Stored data
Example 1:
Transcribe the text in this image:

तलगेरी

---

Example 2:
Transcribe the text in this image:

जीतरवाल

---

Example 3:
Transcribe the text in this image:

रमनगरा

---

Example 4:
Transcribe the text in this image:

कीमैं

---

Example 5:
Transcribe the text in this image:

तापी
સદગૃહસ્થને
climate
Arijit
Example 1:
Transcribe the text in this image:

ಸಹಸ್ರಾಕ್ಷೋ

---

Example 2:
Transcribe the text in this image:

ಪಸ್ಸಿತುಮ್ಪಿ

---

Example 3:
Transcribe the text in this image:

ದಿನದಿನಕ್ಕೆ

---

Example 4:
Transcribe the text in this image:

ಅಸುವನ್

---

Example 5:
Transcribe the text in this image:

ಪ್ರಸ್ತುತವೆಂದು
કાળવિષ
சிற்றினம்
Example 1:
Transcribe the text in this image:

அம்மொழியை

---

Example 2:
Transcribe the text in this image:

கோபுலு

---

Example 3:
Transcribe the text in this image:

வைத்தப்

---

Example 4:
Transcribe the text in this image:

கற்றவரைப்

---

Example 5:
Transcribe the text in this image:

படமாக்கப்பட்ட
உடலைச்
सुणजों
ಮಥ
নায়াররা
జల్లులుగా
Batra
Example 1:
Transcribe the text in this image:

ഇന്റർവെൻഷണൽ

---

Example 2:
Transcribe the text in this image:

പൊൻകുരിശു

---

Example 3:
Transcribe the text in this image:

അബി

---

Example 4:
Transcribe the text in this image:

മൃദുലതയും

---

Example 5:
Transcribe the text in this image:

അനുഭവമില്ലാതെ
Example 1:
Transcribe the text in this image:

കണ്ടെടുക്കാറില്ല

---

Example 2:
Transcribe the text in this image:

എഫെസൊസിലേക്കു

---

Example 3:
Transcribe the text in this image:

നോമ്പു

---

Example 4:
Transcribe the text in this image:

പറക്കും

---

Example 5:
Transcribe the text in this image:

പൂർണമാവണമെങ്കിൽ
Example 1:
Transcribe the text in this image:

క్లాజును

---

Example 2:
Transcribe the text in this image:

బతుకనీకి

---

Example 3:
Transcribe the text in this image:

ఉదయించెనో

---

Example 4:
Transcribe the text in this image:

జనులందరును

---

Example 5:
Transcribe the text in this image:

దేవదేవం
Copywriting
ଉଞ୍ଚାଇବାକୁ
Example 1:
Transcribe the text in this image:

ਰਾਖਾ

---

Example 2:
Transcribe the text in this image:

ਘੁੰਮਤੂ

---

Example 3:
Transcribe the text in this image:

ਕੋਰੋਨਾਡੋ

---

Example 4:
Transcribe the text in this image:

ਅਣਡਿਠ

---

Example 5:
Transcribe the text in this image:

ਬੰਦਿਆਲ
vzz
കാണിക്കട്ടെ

• To do: Write out every record shown above, word for word.

• Your solution:
Example 1:
Transcribe the text in this image:

तलगेरी

---

Example 2:
Transcribe the text in this image:

जीतरवाल

---

Example 3:
Transcribe the text in this image:

रमनगरा

---

Example 4:
Transcribe the text in this image:

कीमैं

---

Example 5:
Transcribe the text in this image:

तापी
સદગૃહસ્થને
climate
Arijit
Example 1:
Transcribe the text in this image:

ಸಹಸ್ರಾಕ್ಷೋ

---

Example 2:
Transcribe the text in this image:

ಪಸ್ಸಿತುಮ್ಪಿ

---

Example 3:
Transcribe the text in this image:

ದಿನದಿನಕ್ಕೆ

---

Example 4:
Transcribe the text in this image:

ಅಸುವನ್

---

Example 5:
Transcribe the text in this image:

ಪ್ರಸ್ತುತವೆಂದು
કાળવિષ
சிற்றினம்
Example 1:
Transcribe the text in this image:

அம்மொழியை

---

Example 2:
Transcribe the text in this image:

கோபுலு

---

Example 3:
Transcribe the text in this image:

வைத்தப்

---

Example 4:
Transcribe the text in this image:

கற்றவரைப்

---

Example 5:
Transcribe the text in this image:

படமாக்கப்பட்ட
உடலைச்
सुणजों
ಮಥ
নায়াররা
జల్లులుగా
Batra
Example 1:
Transcribe the text in this image:

ഇന്റർവെൻഷണൽ

---

Example 2:
Transcribe the text in this image:

പൊൻകുരിശു

---

Example 3:
Transcribe the text in this image:

അബി

---

Example 4:
Transcribe the text in this image:

മൃദുലതയും

---

Example 5:
Transcribe the text in this image:

അനുഭവമില്ലാതെ
Example 1:
Transcribe the text in this image:

കണ്ടെടുക്കാറില്ല

---

Example 2:
Transcribe the text in this image:

എഫെസൊസിലേക്കു

---

Example 3:
Transcribe the text in this image:

നോമ്പു

---

Example 4:
Transcribe the text in this image:

പറക്കും

---

Example 5:
Transcribe the text in this image:

പൂർണമാവണമെങ്കിൽ
Example 1:
Transcribe the text in this image:

క్లాజును

---

Example 2:
Transcribe the text in this image:

బతుకనీకి

---

Example 3:
Transcribe the text in this image:

ఉదయించెనో

---

Example 4:
Transcribe the text in this image:

జనులందరును

---

Example 5:
Transcribe the text in this image:

దేవదేవం
Copywriting
ଉଞ୍ଚାଇବାକୁ
Example 1:
Transcribe the text in this image:

ਰਾਖਾ

---

Example 2:
Transcribe the text in this image:

ਘੁੰਮਤੂ

---

Example 3:
Transcribe the text in this image:

ਕੋਰੋਨਾਡੋ

---

Example 4:
Transcribe the text in this image:

ਅਣਡਿਠ

---

Example 5:
Transcribe the text in this image:

ਬੰਦਿਆਲ
vzz
കാണിക്കട്ടെ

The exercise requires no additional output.